Greenpeace: Welche Rolle spielt Deutschland beim Thema Atomwaffen?
Christoph von Lieven: Deutschland bekennt sich zur “nuklearen Teilhabe”. Dies bedeutet, dass seit den 1950er Jahren hier US-Atomwaffen stationiert sind, die im Kriegsfall von deutschen Soldat:innen eingesetzt werden können. Bis heute liegen rund 20 Atombomben in Büchel, Rheinland-Pfalz. Auch hat Deutschland den Atomwaffenverbotsvertrag (AVV) nicht unterzeichnet. Stattdessen beschlossen SPD, Grüne und FDP im Jahr 2022 den Kauf neuer F-35-Bomber für über 8 Milliarden Euro als Trägersysteme für diese Atombomben.
Greenpeace: Wird aus dem sogenannten Sondervermögen für die Bundeswehr Geld für atomare Aufrüstung ausgegeben?
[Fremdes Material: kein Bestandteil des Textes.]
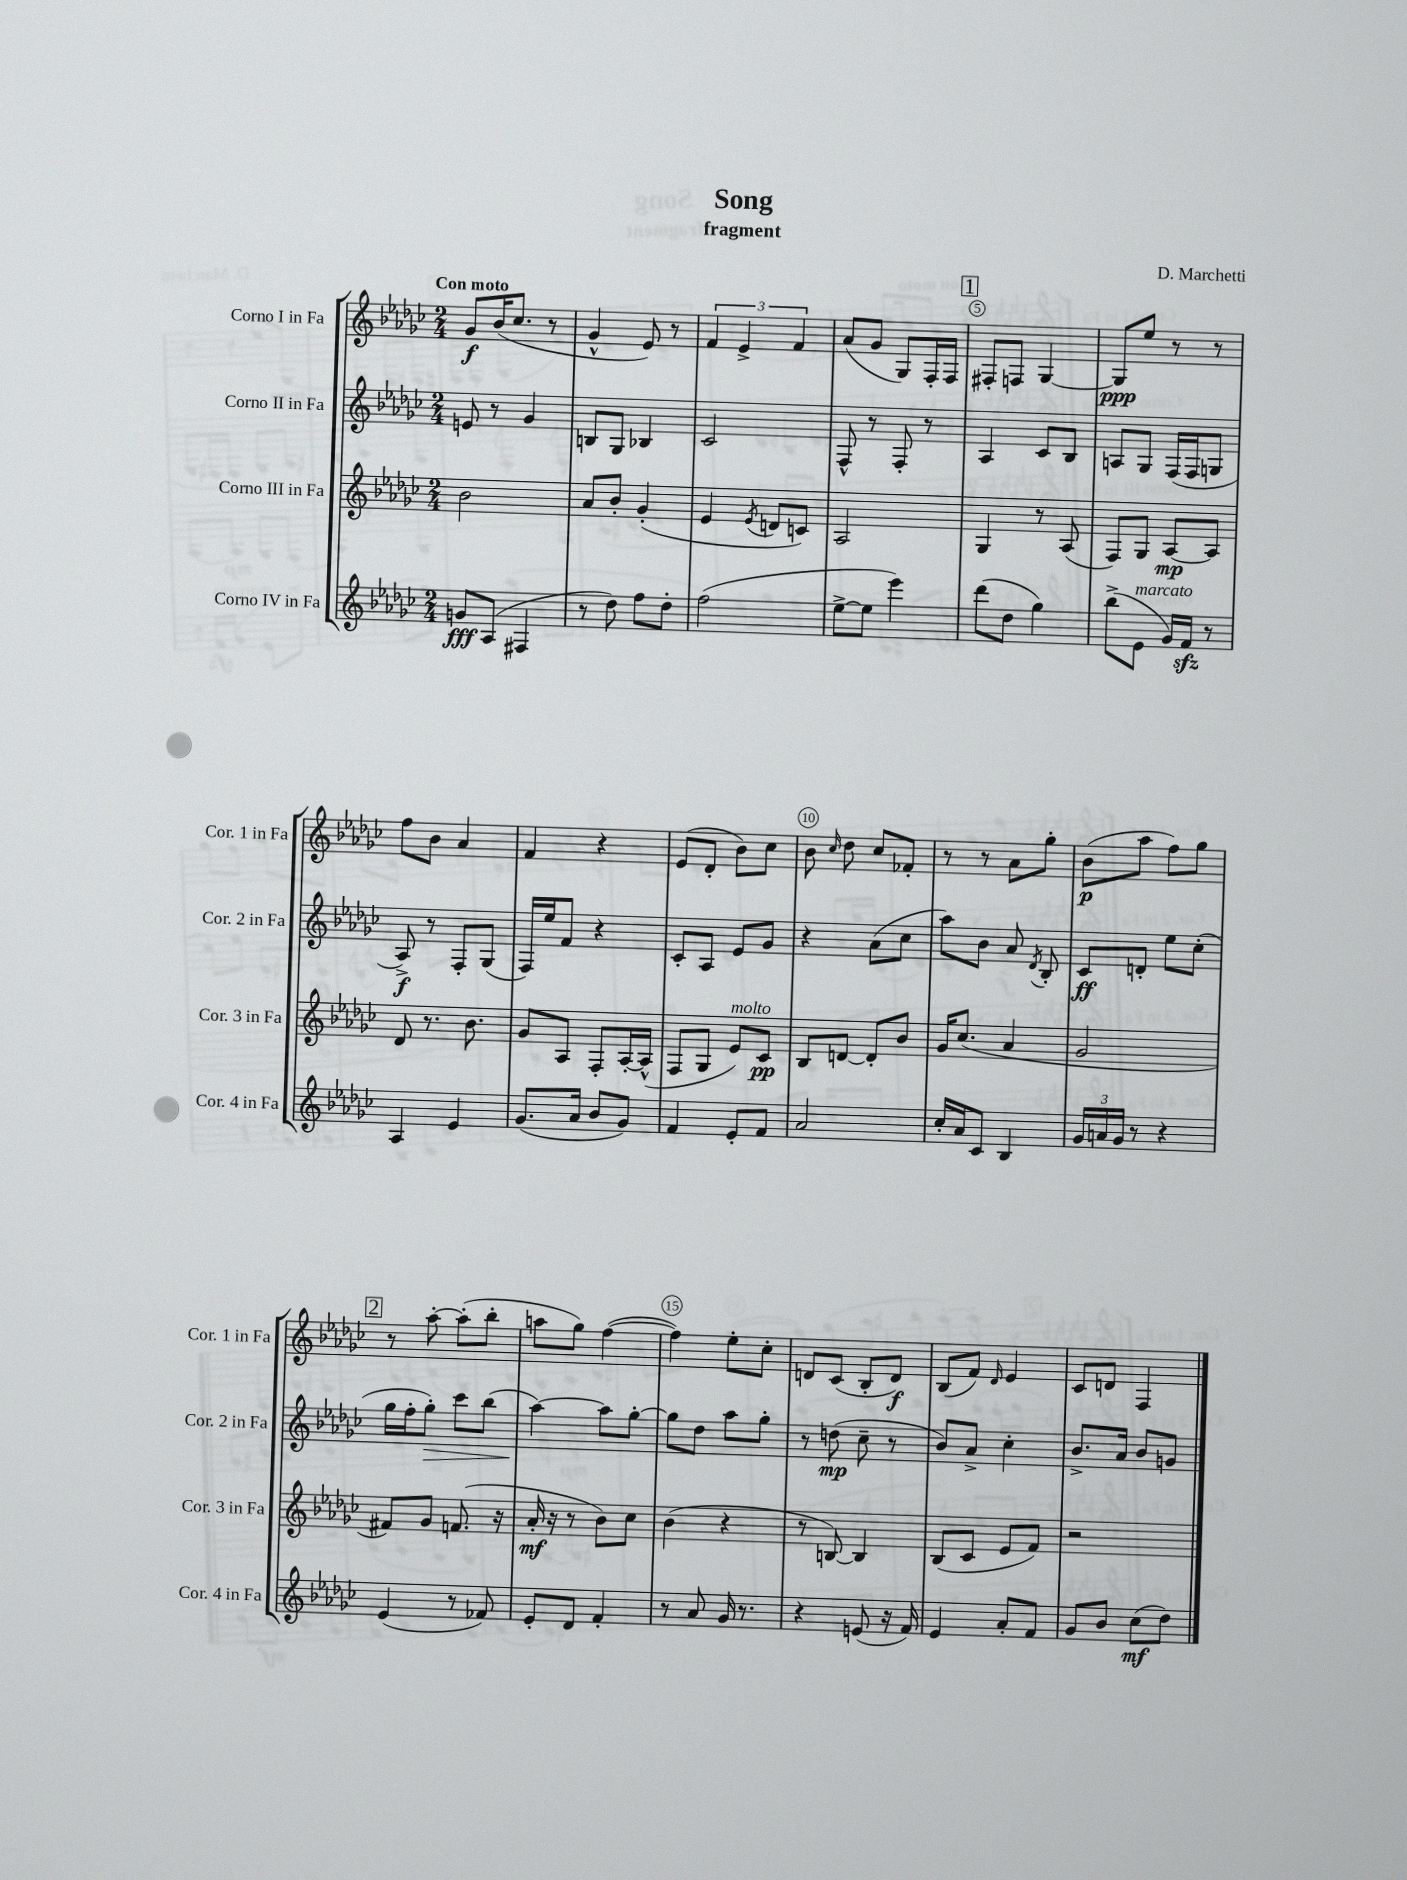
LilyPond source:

\header { title = "Song" composer = "D. Marchetti" subtitle = "fragment" }
<<
\new StaffGroup <<
\new Staff = "s0" \with { instrumentName = "Corno I in Fa" shortInstrumentName = "Cor. 1 in Fa" } {
    \clef treble \key ges \major \numericTimeSignature \time 2/4 \tempo "Con moto"
    \autoBeamOff ges'8[\f bes'16( ces''8.] r8 |
    ges'4-^ ees'8) r8 |
    \tuplet 3/2 { f'4 ees'4-> f'4 } |
    aes'8[( ges'8] ges8[) f16-. f16] |
    \mark \markup { \box "1" } fis8[-. f8] ges4~ |
    ges8[\ppp ees''8] r8 r8 |
    f''8[ bes'8] aes'4 |
    f'4 r4 |
    ees'8[( des'8]-. bes'8[) ces''8] |
    bes'8 \grace { ces''16 } des''8 ces''8[ fes'8]-. |
    r8 r8 aes'8[ ges''8]-. |
    bes'8[\p( aes''8] f''8[) ges''8] |
    \mark \markup { \box "2" } r8 aes''8~-. aes''8[-.( bes''8]-. |
    a''8[ ges''8]) f''4~( |
    f''4) ees''8[-. ces''8]-. |
    d'8[ ces'8]( bes8[-. d'8]\f) |
    bes8[( f'8]) \grace { des'16 } ees'4 |
    ces'8[ d'8] f4 \bar "|." |
}
\new Staff = "s1" \with { instrumentName = "Corno II in Fa" shortInstrumentName = "Cor. 2 in Fa" } {
    \clef treble \key ges \major \numericTimeSignature \time 2/4
    \autoBeamOff e'8 r8 ges'4 |
    b8[ ges8] bes4 |
    ces'2 |
    f8-^ r8 f8-. r8 |
    \mark \markup { \box "1" } aes4 ces'8[ bes8] |
    a8[ ges8] f16[( f16 g8] |
    aes8->\f) r8 f8[-. ges8]( |
    f16[) ees''16 f'8] r4 |
    ces'8[-. aes8] ees'8[ ges'8] |
    r4 aes'8[( ces''8] |
    aes''8[) bes'8] aes'8 \acciaccatura { des'8 } bes8-. |
    ces'8[\ff d'8]-. ees''8[ ces''8]-.( |
    \mark \markup { \box "2" } ges''16[ f''16-. ges''8]-.\>) ces'''8[ bes''8]( |
    aes''4~\!) aes''8[ ges''8]~-. |
    ges''8[ des''8] aes''8[ ges''8]-. |
    r8 d''8\mp( ces''8-- r8 |
    bes'8[) aes'8]-> ces''4-. |
    bes'8.[-> aes'16] bes'8[ g'8] \bar "|." |
}
\new Staff = "s2" \with { instrumentName = "Corno III in Fa" shortInstrumentName = "Cor. 3 in Fa" } {
    \clef treble \key ges \major \numericTimeSignature \time 2/4
    \autoBeamOff bes'2 |
    aes'8[ bes'8]-. ges'4-.( |
    ees'4 \acciaccatura { ees'8 } d'8[ c'8]) |
    aes2 |
    \mark \markup { \box "1" } ges4 r8 aes8( |
    f8[) ges8] aes8[~\mp aes8] |
    des'8 r8. bes'8. |
    ges'8[ aes8] f8[-. aes16~-. aes16]-^( |
    f8[ ges8] ees'8[^\markup { \italic "molto" }) ces'8]\pp |
    bes8[ d'8]~ d'8[-. bes'8] |
    ges'16[ ces''8.]( aes'4 |
    ges'2 |
    \mark \markup { \box "2" } fis'8[) ges'8] f'8.( r16 |
    aes'16-.\mf r16 r8 bes'8[) ces''8] |
    bes'4( r4 |
    r8 b8~) b4 |
    bes8[( ces'8] ees'8[ f'8]) |
    r2 \bar "|." |
}
\new Staff = "s3" \with { instrumentName = "Corno IV in Fa" shortInstrumentName = "Cor. 4 in Fa" } {
    \clef treble \key ges \major \numericTimeSignature \time 2/4
    \autoBeamOff g'8[\fff aes8]( fis4 |
    r8 des''8) f''8[ des''8]-. |
    f''2( |
    ees''8[~-> ees''8] ees'''4) |
    \mark \markup { \box "1" } des'''8[( des''8] ges''4) |
    bes''8[->( ees'8]^\markup { \italic "marcato" } ges'16[) f'16]\sfz r8 |
    aes4 ees'4 |
    ges'8.[( aes'16] bes'8[ ges'8]) |
    f'4 ees'8[-. f'8] |
    aes'2 |
    ces''16[-. aes'16 ces'8] bes4 |
    \tuplet 3/2 { ges'16[ a'16 ges'16] } r8 r4 |
    \mark \markup { \box "2" } ees'4( r8 fes'8) |
    ees'8[-. des'8] f'4-. |
    r8 aes'8 ges'16 r8. |
    r4 e'8( r16 f'16) |
    ees'4 aes'8[-. f'8] |
    ges'8[ bes'8] ces''8[\mf( des''8]) \bar "|." |
}
>>
>>
\layout { \context { \Score \override BarNumber.break-visibility = ##(#f #t #t) barNumberVisibility = #(every-nth-bar-number-visible 5) \override BarNumber.stencil = #(make-stencil-circler 0.1 0.3 ly:text-interface::print) } }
Christoph von Lieven: Neben der Investition von über 8 Milliarden Euro für die Anschaffung von F-35-Bombern, die im Ernstfall Atombomben abwerfen sollen, fließen derzeit mehrere hundert Millionen Euro in den Ausbau des Flugplatzes in Büchel, wo die US-Atomwaffen stationiert sind. Zudem soll aus dem Sondervermögen auch die Entwicklung des Kampfflugzeugsystems FCAS (Future Combat Air System) finanziert werden. FCAS ist ein gemeinsames Rüstungsprojekt mit Frankreich und Spanien und soll auch ein Trägersystem für Atomwaffen werden. Die Gesamtkosten bis 2040 werden auf etwa 400 Milliarden Euro geschätzt.
Auch Deutschland trägt also zur weltweiten atomaren Aufrüstungsspirale bei. Und genutzt wird dafür das so genannte Sondervermögen - letztlich sind es Sonderschulden -, das Kanzler Scholz unter dem unmittelbaren Schock über den russischen Angriffskrieg gegen die Ukraine durch den Bundestag gedrückt hat.